* What the task requires *
Carry on the essay about empire and counterinsurgency under Obama, starting after its final sentence; the data placed after it are not part of the essay.

* Text shown *
____________

By Andrew Gavin Marshall
www.andrewgavinmarshall.com/
Part 1: Political Language and the ‘Mafia Principles’ of International Relations
Part 2: Barack Obama’s Global Terror Campaign
Part 3: America’s “Secret Wars” in Over 100 Countries Around the World
While the American Empire – and much of the policies being
pursued – did not begin under President Obama, the focus of “Empire Under
Obama” is to bring awareness about the nature of empire to those who may have –
or continue – to support Barack Obama and who may believe in the empty promises
of “hope” and “change.” Empire is institutional, not individual. My focus on
the imperial structure during the Obama administration is not to suggest that
it does not predate Obama, but rather, that Obama represents ‘continuity’ in
imperialism, not “change.” This part examines the concept of
‘counterinsurgency’ as a war against the populations of Iraq, Afghanistan and
spreading into Pakistan.

____________

* Raw data *
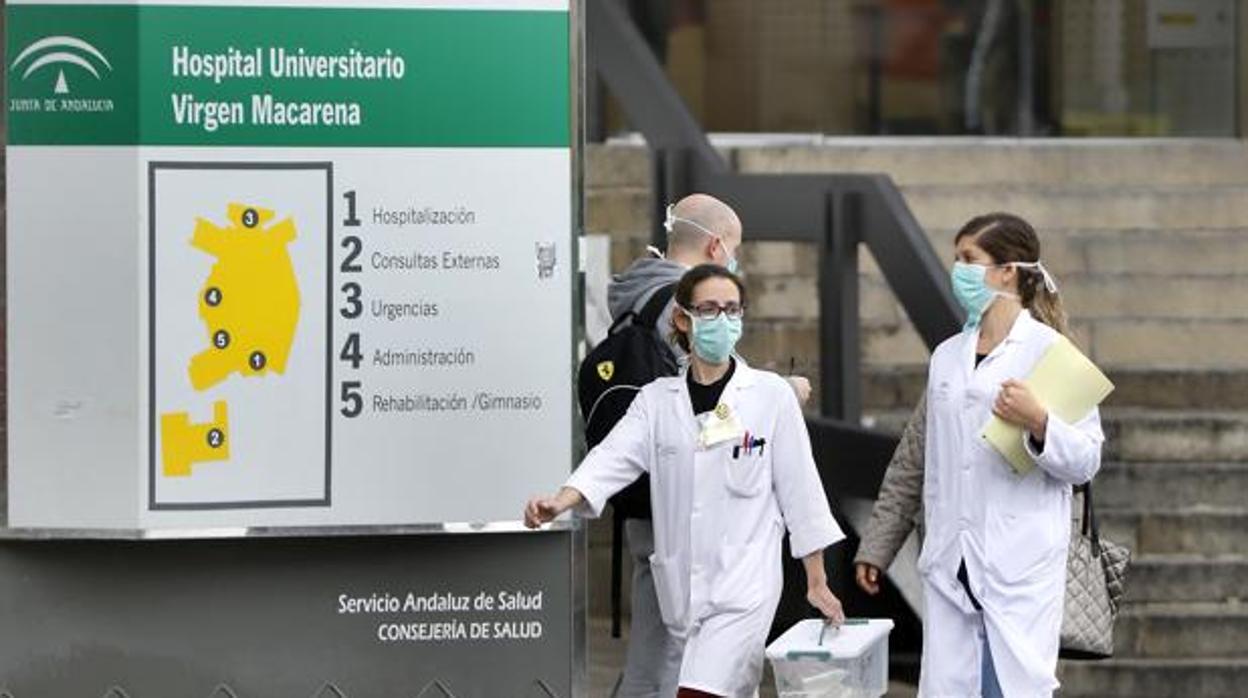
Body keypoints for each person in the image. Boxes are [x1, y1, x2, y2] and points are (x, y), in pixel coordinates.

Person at [528, 264, 844, 698]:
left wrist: (817, 580)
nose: (723, 320)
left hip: (744, 589)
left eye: (732, 310)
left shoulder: (770, 396)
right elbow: (612, 458)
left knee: (698, 693)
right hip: (682, 595)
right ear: (682, 319)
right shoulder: (657, 401)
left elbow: (801, 491)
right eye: (710, 309)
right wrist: (561, 501)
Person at [859, 212, 1103, 697]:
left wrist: (1039, 421)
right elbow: (917, 456)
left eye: (969, 259)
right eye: (957, 259)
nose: (959, 271)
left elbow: (1086, 459)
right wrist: (879, 545)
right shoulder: (947, 357)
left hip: (1021, 561)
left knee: (1010, 688)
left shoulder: (1049, 351)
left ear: (1008, 270)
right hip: (952, 557)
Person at [605, 193, 810, 698]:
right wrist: (783, 394)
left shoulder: (632, 295)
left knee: (661, 647)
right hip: (687, 502)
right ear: (717, 246)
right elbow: (709, 403)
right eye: (734, 250)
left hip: (645, 493)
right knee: (675, 658)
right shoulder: (685, 305)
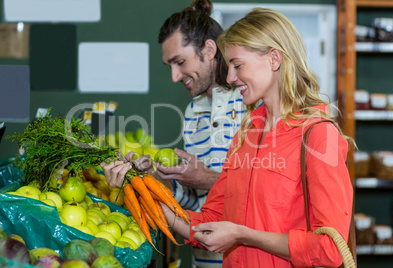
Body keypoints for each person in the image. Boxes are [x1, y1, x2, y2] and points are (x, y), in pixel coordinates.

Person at [155, 8, 354, 268]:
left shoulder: (318, 136)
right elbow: (210, 221)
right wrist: (146, 197)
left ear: (274, 59)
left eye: (237, 65)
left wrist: (243, 235)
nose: (229, 78)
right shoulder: (244, 136)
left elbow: (331, 249)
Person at [101, 0, 247, 266]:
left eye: (179, 62)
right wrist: (157, 181)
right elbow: (193, 202)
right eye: (169, 65)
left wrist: (208, 179)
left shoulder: (252, 101)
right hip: (203, 259)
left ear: (209, 50)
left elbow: (270, 191)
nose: (174, 76)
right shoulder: (193, 112)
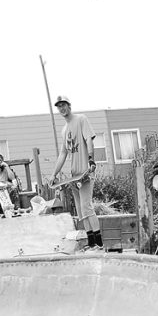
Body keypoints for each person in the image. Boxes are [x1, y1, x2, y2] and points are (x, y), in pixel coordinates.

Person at [49, 95, 102, 251]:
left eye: (64, 105)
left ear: (69, 106)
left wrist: (91, 160)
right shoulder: (64, 130)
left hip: (85, 171)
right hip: (74, 175)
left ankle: (99, 244)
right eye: (59, 106)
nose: (62, 108)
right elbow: (63, 154)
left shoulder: (81, 119)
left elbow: (89, 141)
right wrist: (53, 174)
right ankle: (91, 243)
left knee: (87, 206)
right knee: (81, 211)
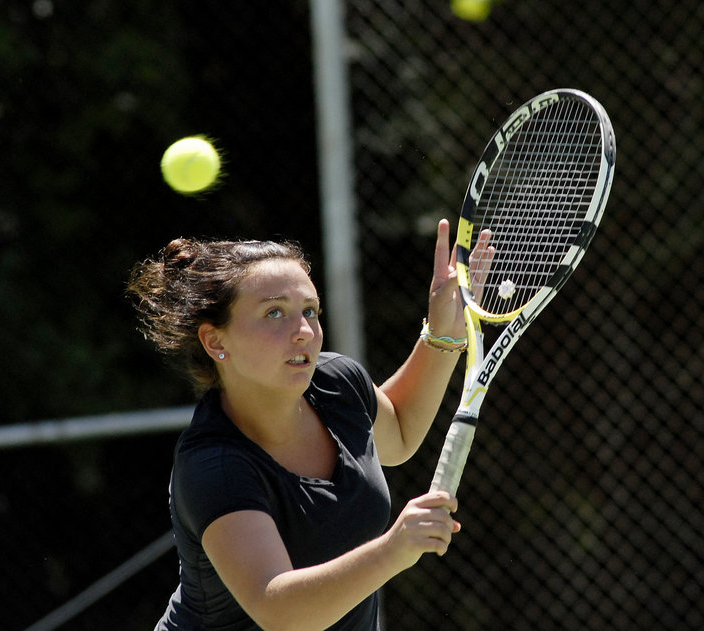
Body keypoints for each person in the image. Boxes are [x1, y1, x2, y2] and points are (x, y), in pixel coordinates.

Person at [127, 219, 486, 631]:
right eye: (274, 312)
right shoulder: (215, 466)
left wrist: (442, 331)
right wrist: (393, 549)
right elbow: (279, 611)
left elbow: (400, 433)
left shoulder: (338, 383)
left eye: (310, 311)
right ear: (216, 342)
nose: (303, 332)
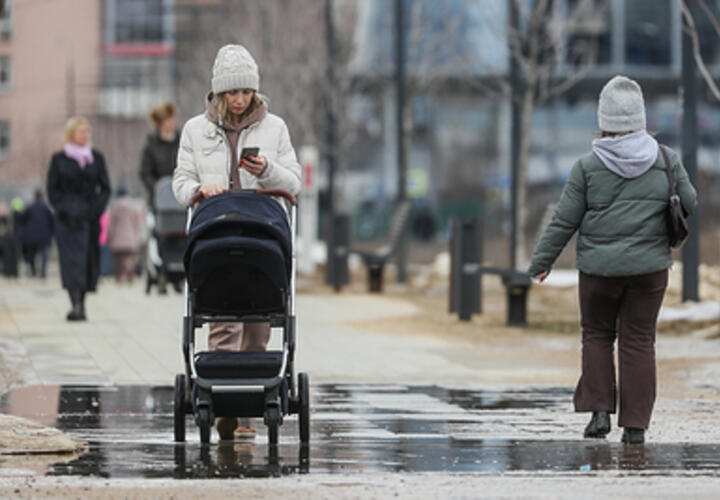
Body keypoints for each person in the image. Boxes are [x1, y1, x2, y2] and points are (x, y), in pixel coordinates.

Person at [528, 76, 698, 445]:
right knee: (638, 340)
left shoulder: (587, 167)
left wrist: (541, 261)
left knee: (597, 335)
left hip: (599, 272)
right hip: (650, 271)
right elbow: (692, 203)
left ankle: (600, 411)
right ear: (640, 118)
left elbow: (565, 220)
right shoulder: (667, 159)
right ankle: (635, 427)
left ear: (603, 120)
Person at [173, 44, 302, 440]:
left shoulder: (275, 128)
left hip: (259, 234)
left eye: (246, 92)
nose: (240, 99)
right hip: (216, 233)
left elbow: (294, 183)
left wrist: (267, 170)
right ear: (219, 93)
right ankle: (222, 404)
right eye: (233, 92)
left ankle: (248, 410)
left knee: (259, 322)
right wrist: (199, 188)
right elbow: (179, 184)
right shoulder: (196, 130)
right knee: (221, 320)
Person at [47, 117, 111, 321]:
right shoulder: (59, 159)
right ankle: (74, 302)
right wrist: (64, 209)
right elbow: (52, 190)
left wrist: (95, 210)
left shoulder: (96, 158)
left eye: (86, 132)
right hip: (66, 221)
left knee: (87, 260)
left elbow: (105, 188)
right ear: (71, 134)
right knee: (70, 262)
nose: (84, 136)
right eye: (80, 132)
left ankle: (81, 302)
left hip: (90, 219)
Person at [140, 102, 180, 205]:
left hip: (180, 195)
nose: (173, 122)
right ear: (161, 123)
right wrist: (159, 188)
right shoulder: (151, 146)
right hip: (159, 200)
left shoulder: (182, 141)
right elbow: (145, 174)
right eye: (170, 119)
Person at [107, 187, 143, 283]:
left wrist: (109, 236)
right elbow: (137, 223)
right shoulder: (133, 207)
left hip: (117, 238)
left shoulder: (114, 207)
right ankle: (129, 270)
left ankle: (120, 277)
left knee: (118, 260)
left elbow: (111, 224)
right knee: (129, 258)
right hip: (130, 237)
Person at [19, 189, 54, 278]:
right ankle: (43, 272)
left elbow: (23, 220)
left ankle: (34, 271)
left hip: (32, 236)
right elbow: (52, 221)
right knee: (44, 254)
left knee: (31, 254)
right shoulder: (46, 207)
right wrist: (52, 234)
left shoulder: (30, 207)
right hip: (44, 235)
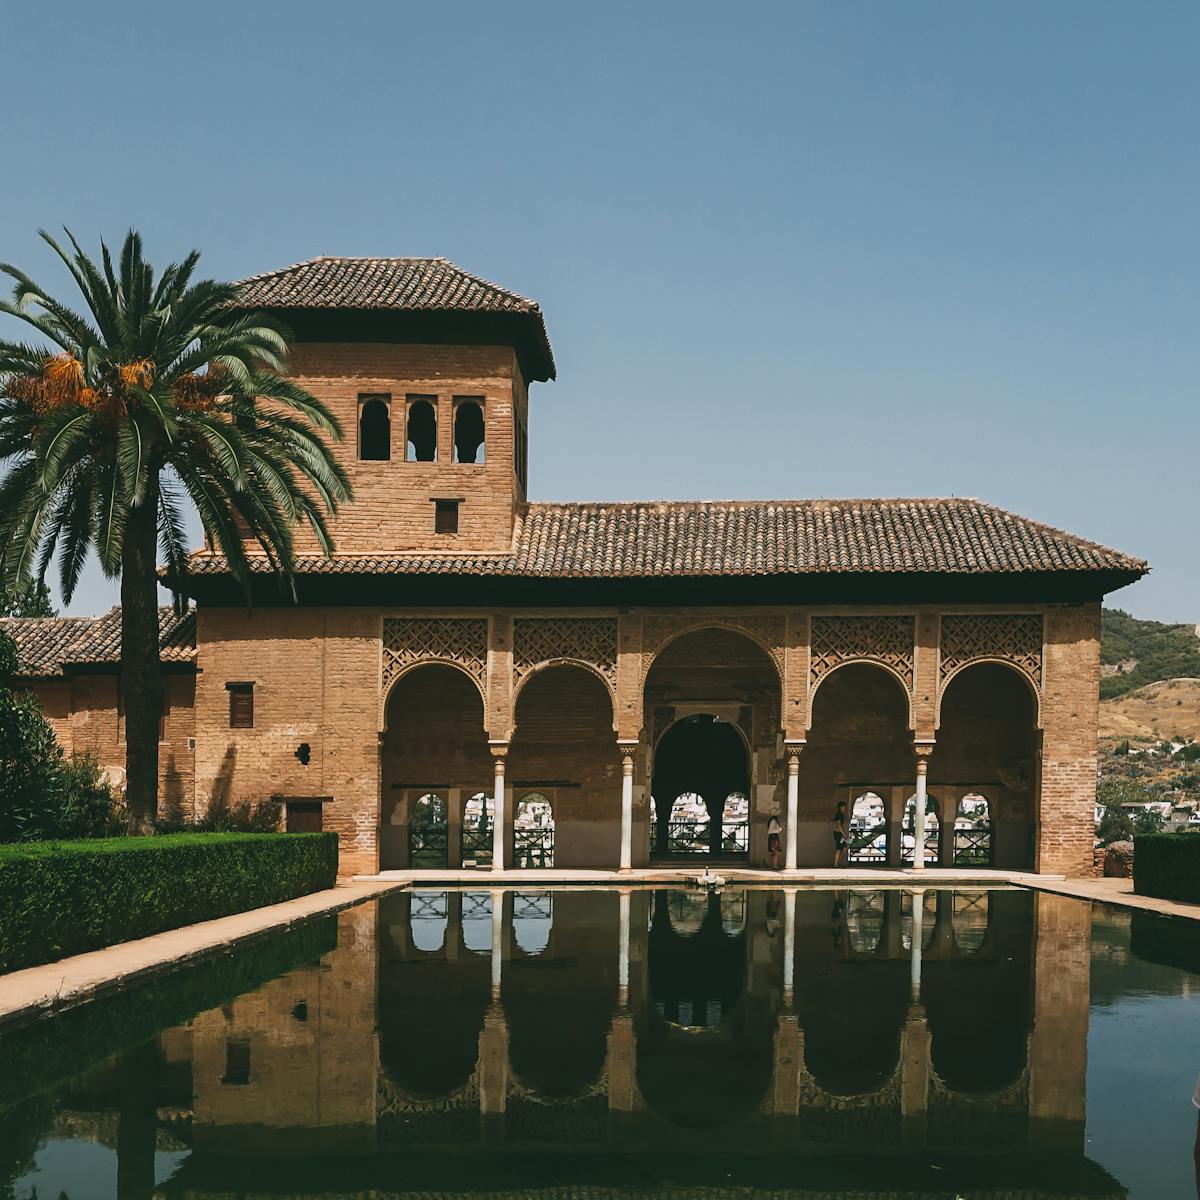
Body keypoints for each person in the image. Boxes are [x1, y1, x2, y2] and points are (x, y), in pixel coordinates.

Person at [832, 799, 849, 867]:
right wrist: (844, 834)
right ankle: (836, 863)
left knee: (844, 848)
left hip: (840, 834)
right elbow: (839, 825)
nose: (845, 808)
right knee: (839, 849)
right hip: (838, 834)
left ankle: (837, 862)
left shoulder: (840, 814)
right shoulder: (839, 814)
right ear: (841, 807)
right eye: (844, 807)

____________

* Reply to the exercise *
Continuity in the imperialistic policies of the United
States is especially evident when it comes to the strategy of
‘counterinsurgency,’ notably in Afghanistan. As examined in Part 1 of this
series, language plays a powerful role in the extension and justification of
empire. George Orwell noted that political language was “largely the defense of
the indefensible,” where horrific acts and policies – such as maintaining
colonial domination, dropping atomic bombs on cities – can only be defended “by
arguments which are too brutal for most people to face.” Thus, political
language is employed, consisting “largely of euphemism, question-begging and
sheer cloudy vagueness.” One specific example was provided by Orwell in his
essay – Politics and the English Language - which holds particular relevance
for the present essay: “Defenseless villages are bombarded from the air, the
inhabitants driven out into the countryside, the cattle machine-gunned, the
huts set on fire with incendiary bullets: this is called pacification.”
Virtually the same process or strategy is today employed using words like
counterinsurgency or counterterrorism. These military strategies are frequently
employed, and the words are carelessly thrown around by military officials,
politicians, intellectuals and media talking heads, yet little – if any –
discussion is given to what they actually mean.
Near the end of the Bush administration in 2008, General
David Petraeus was appointed as the Commander of CENTCOM (Central Command), the
Pentagon’s military command structure over the Middle East and Central Asia,
overseeing the two major ground wars in Iraq and Afghanistan. In 2010, Obama
had appointed Petraeus as commander of the NATO forces in Afghanistan, and in
2011, he was appointed as CIA Director. Petraeus is a good starting point for
the discussion on counterinsurgency.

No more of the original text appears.